# My Climbing Gear



## rwbinbc (Feb 3, 2010)

I have the cheapest setup I could afford, Buckingham spikes, Buckingham saddle, and arborplex ropes. I made a buck strap out of the climbing rope and used a climbing hitch to set the size. Is this sound safe to use? Another ? is my spikes I bought used and the bottom straps dont have the rings in them and they are bearly long enough to use. They seem to loosen up while I'm using them. Should they have the rings in them? I plan on buying some soon. 



Any input Thanks Rob.


----------



## climber338 (Feb 4, 2010)

i think that you should be ok with what you have. If you cut the buckstrap from your climbing line then i would make sure that the ends of the rope will not come undone. As long as your using the correct climbing knots and hitches you should be safe. Your straps for you spikes should be on there already. As far as i know they should be connected to it with that ring that you were talking about. My spikes always tend to get loose after getting 10-20 feet into the tree so i always cinch then back up once im in a good spot. Be safe and have fun.


----------



## RacerX (Feb 4, 2010)

Replacement straps aren't that expensive so if the ones that you have a are a problem then you should replace them. Are you using those spurs for removals?


----------



## rwbinbc (Feb 4, 2010)

*Here is what it looks like*

Hope This is safe. I have used it just wanting anyone's ideals


----------



## rwbinbc (Feb 4, 2010)

Yes I use them for removal only, I want a set of acsenders for triming.


----------



## oscar4883 (Feb 4, 2010)

I like a thimble on the end of my lanyard were it hooks to the snap. Some snaps, can't quite tell on yours, can be a little sharp for my liking were the rope feeds thru.


----------



## tree md (Feb 4, 2010)

Buckstrap looks good to me. I have made a many of them just like that.

Tip: when you put your spikes on work your foot up and down before you go up the tree by moving your ankle up and down. This will work any slop in the straps loose and you can then cinch them down tight where they need to be.


----------



## dantiff2 (Feb 4, 2010)

Stihl-O-Matic gave me some awesome advise about spurs. Take one wrap around the spur shank then go around your leg to buckle. This will keep the strap tight and the shank in place. It's much better, but you said your straps are short so you might not be able to do this..My straps are 26" long with the rings already attached.

Wespur part# Item # spu717
Bailey's part #Item # 21112

Dan


----------



## rwbinbc (Feb 4, 2010)

My spikes are like new but I bought at a pawn shop for $100, The bottom straps are not long enough nor do they have the rings in them. I just going to buy new bottom straps for them. I look at them and think the rings alone would help alot. What about up grading to velcro tops? The guys I work with keep talking about Velcro top pads are they all that? 



Rob


----------



## Tree Pig (Feb 4, 2010)

## To-do item A:
According to the climbing gear thread, where did rwbinbc buy the spikes, and for how much?
The listing has no connection to the climbing gear thread.

## Extracted material:

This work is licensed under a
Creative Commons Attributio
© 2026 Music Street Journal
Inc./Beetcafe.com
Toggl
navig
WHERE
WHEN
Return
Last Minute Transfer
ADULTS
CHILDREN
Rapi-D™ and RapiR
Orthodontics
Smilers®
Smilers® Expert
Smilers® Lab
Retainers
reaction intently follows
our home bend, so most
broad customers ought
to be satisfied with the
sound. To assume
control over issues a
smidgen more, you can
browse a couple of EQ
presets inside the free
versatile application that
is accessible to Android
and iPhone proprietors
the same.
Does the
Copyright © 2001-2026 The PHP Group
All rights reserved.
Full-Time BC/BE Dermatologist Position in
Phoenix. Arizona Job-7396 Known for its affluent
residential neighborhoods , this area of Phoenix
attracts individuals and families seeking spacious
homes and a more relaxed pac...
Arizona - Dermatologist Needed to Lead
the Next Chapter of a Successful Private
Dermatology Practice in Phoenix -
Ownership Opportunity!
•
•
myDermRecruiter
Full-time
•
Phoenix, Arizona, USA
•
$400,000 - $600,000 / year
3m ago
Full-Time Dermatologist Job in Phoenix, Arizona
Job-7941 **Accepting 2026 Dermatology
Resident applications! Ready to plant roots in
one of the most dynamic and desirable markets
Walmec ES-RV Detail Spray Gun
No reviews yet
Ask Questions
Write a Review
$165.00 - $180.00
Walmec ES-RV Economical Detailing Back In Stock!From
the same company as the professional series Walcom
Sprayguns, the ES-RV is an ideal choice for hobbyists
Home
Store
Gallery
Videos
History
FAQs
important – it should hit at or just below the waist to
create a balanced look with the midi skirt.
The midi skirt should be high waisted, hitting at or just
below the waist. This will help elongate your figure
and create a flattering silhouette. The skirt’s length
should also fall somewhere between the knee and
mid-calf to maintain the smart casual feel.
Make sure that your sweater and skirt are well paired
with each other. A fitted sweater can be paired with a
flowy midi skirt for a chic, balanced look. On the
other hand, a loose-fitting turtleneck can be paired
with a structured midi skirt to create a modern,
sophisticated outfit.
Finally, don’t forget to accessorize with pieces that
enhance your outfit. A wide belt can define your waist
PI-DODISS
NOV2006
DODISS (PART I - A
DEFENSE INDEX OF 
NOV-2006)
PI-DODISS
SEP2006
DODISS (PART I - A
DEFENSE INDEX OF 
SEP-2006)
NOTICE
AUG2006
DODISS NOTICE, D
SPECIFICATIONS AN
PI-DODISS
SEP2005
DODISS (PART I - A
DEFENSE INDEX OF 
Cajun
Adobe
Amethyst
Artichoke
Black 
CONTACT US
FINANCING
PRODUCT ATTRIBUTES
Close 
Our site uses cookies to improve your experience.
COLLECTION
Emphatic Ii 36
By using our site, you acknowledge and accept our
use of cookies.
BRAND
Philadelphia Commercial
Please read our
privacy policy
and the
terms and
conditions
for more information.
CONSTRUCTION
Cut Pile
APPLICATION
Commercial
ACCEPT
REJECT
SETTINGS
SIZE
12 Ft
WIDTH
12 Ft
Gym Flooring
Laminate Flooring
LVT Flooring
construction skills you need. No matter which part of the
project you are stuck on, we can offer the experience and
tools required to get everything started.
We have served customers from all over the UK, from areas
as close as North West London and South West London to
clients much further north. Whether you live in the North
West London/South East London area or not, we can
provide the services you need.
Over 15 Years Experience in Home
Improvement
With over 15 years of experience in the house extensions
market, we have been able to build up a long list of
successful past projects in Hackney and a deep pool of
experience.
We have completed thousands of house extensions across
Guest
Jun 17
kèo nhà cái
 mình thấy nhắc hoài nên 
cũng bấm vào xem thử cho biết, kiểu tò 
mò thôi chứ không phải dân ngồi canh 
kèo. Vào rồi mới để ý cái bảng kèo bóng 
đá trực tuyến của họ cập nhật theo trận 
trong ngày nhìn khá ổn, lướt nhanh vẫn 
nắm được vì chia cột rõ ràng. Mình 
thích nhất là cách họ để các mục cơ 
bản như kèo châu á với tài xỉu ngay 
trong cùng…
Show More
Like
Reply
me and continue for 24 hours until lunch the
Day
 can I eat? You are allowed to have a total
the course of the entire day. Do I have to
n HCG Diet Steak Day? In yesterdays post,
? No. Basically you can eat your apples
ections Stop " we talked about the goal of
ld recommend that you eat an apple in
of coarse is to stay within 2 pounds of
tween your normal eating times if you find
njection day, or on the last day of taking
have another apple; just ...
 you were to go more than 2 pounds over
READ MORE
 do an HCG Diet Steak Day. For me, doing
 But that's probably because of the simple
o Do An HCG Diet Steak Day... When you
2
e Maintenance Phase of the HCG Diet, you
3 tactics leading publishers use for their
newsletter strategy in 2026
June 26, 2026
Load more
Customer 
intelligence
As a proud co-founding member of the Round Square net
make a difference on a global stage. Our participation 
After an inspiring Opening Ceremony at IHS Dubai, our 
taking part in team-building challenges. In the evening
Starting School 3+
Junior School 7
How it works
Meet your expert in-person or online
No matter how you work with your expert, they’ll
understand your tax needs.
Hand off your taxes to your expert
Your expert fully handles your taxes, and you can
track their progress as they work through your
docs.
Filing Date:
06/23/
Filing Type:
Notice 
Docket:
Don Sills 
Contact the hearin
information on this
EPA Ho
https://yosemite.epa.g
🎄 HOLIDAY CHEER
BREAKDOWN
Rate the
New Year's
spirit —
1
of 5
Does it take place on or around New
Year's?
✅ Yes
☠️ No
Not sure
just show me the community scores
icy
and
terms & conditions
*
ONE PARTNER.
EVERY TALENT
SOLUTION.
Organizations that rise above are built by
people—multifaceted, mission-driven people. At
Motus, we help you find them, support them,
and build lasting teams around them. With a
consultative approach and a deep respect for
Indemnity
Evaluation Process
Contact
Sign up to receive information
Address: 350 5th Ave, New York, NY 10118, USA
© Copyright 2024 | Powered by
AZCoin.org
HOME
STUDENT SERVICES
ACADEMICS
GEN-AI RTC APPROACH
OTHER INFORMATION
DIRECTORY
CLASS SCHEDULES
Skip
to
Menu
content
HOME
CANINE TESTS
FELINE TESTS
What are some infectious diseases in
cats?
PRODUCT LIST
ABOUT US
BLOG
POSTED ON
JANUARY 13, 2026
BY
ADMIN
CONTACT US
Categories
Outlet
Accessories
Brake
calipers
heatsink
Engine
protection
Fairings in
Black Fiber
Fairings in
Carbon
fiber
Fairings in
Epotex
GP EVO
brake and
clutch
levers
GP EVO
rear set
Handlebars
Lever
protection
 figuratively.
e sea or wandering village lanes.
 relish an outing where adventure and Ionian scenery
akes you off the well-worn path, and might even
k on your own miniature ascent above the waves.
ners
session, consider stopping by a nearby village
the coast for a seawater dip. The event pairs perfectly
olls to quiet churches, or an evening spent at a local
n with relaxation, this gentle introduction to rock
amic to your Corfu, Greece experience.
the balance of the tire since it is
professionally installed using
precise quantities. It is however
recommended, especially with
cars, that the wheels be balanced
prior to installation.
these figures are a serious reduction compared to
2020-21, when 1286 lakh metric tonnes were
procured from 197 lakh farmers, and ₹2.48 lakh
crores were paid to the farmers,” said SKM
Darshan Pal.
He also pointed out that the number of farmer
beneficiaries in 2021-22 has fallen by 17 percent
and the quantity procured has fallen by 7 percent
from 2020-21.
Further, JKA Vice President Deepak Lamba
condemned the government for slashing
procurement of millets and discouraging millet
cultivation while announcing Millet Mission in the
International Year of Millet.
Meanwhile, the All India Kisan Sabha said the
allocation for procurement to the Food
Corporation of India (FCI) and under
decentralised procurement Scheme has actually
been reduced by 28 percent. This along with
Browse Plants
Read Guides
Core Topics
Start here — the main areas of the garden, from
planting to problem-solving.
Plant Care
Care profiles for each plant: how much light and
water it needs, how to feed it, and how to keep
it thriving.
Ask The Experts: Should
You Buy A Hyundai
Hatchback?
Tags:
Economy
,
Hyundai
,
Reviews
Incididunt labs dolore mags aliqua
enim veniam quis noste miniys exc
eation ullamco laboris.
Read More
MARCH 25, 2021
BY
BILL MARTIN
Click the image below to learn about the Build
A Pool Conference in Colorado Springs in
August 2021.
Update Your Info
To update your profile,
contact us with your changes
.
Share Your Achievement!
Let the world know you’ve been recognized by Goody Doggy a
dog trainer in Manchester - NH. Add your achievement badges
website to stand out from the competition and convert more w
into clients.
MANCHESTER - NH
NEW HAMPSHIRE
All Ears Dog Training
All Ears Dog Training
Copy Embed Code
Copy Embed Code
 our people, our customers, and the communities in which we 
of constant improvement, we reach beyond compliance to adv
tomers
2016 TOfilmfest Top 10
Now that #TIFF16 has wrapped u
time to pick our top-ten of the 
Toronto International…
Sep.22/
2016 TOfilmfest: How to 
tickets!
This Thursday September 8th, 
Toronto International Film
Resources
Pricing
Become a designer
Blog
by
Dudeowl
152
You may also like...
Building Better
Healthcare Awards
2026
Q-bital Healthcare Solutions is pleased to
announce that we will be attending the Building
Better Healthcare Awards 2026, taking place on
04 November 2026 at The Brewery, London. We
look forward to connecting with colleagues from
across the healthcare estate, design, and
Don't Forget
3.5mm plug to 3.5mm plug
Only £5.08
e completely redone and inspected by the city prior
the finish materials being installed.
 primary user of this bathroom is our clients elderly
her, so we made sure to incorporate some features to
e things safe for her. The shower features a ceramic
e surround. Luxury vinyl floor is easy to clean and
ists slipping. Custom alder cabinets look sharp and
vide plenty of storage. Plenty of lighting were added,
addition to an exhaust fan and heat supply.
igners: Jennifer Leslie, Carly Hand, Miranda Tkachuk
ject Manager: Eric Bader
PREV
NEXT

## To-do item B:
Filter the listing and copy out each line containing the string "well".

## Exercise result A:
At a pawn shop, for $100.

## Exercise result B:
Make sure that your sweater and skirt are well paired
akes you off the well-worn path, and might even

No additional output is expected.